Whetting their fans’ appetite for
new material, Nine Inch Nails are back to blast us with their dark-hearted
anthems – including a phenomenal four nights at Brixton Academy.
Frontman Trent Reznor is looking forward to hitting the road and giving the
people what they want.
Considering the gaps between tours
in the ‘90s and early ‘00s, it feels like you were just here…
Trent: “Yeah, we were in
Europe
comparatively recently and we’ve done another tour in the States since then, so
we’ve been on the road a lot. Overall we’re more popular in the States than
anywhere else and that’s partly because we’ve never properly toured abroad, for
a number of reasons. So when this opportunity came up, we thought it was time to
start doing some legwork and not make it just every five or 10 years, which
isn’t fair to the fans we have over there.”
Is the live show still as important
to you as when you were a younger band?
Trent: I don’t like to
think about things from a marketing perspective, but when a record’s done I
have to think about how we’re going to alert the world to its existence. We
don’t get played on MTV or the radio anymore, and I don’t even care about that,
but the live show is something that I really think is good and I just want to
get out there and work on it.”
Is the new material going to lend
itself well to a live setting?
Trent: Probably not
(laughs)! The tour that we have coming up will have a little bit of new stuff
but it’s not the focus of it and there’s a couple of reasons for that. The
first one is that the record won’t be out yet and ultimately, I do want to give
people what they want.

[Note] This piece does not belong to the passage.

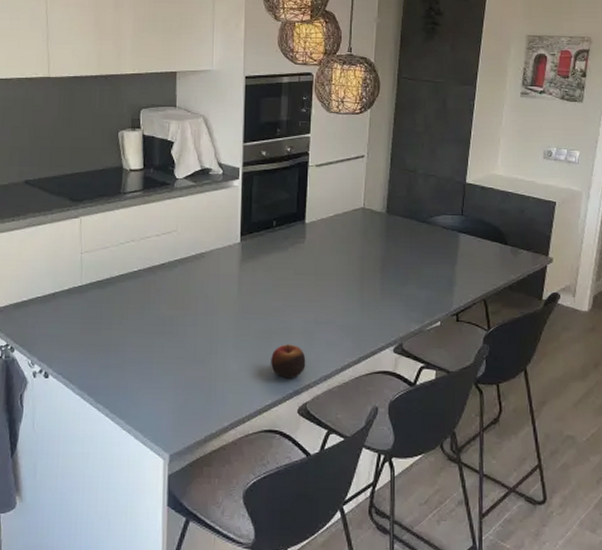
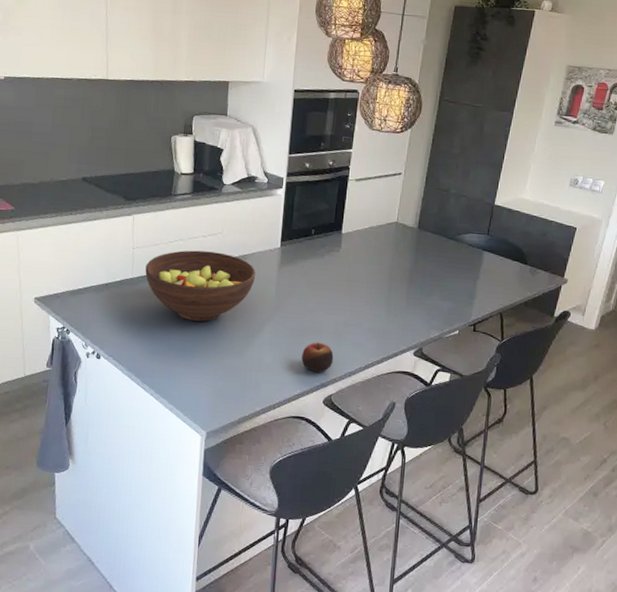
fruit bowl: none [95,251,215,329] -> present [145,250,255,322]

As a fan who goes to see bands, certainly when I was
growing up, it’s kind of a bummer when it’s all just new album stuff. There are
songs people expect to hear and I want to give them that.”
With the new record recorded pretty
much on your own, is this the right line-up for playing it live anyway?
Trent: “After the
summer, when we continue this thing I may put together a different kind of band
or different instrumentation that might incorporate a better way to play the
new stuff. I’ve always thought of the record and the live band as separate
things and it’s been rewarding for me to treat the studio as an instrument and
do it that ways this time around. The next step is for me to see if the songs
are strong enough to reinterpret into a live setting – we don’t just try to
sound like the record, we try to make it it’s own thing, it’s a visceral,
engaging experience.”
Do you have to build in an extra
budget to cover all the damage you wreak?
Trent: “I guess we do, I
don’t like to think about that but someone figures those things out. Accidents
happen, so we try to plan for the accidental bumping of a guitar here and there.”